═══ Information supplied ═══
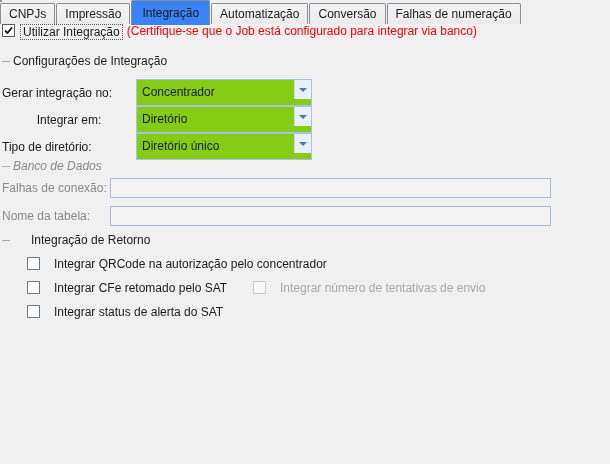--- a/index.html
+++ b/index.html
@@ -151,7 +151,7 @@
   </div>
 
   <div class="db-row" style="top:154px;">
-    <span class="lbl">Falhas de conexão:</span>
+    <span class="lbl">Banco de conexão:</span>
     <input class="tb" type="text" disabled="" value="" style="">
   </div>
═══
§ **Work task**: Check each line of the listing for "conexão", and copy the ones that hold it.

§ **Solution for this task**:
-    <span class="lbl">Falhas de conexão:</span>
+    <span class="lbl">Banco de conexão:</span>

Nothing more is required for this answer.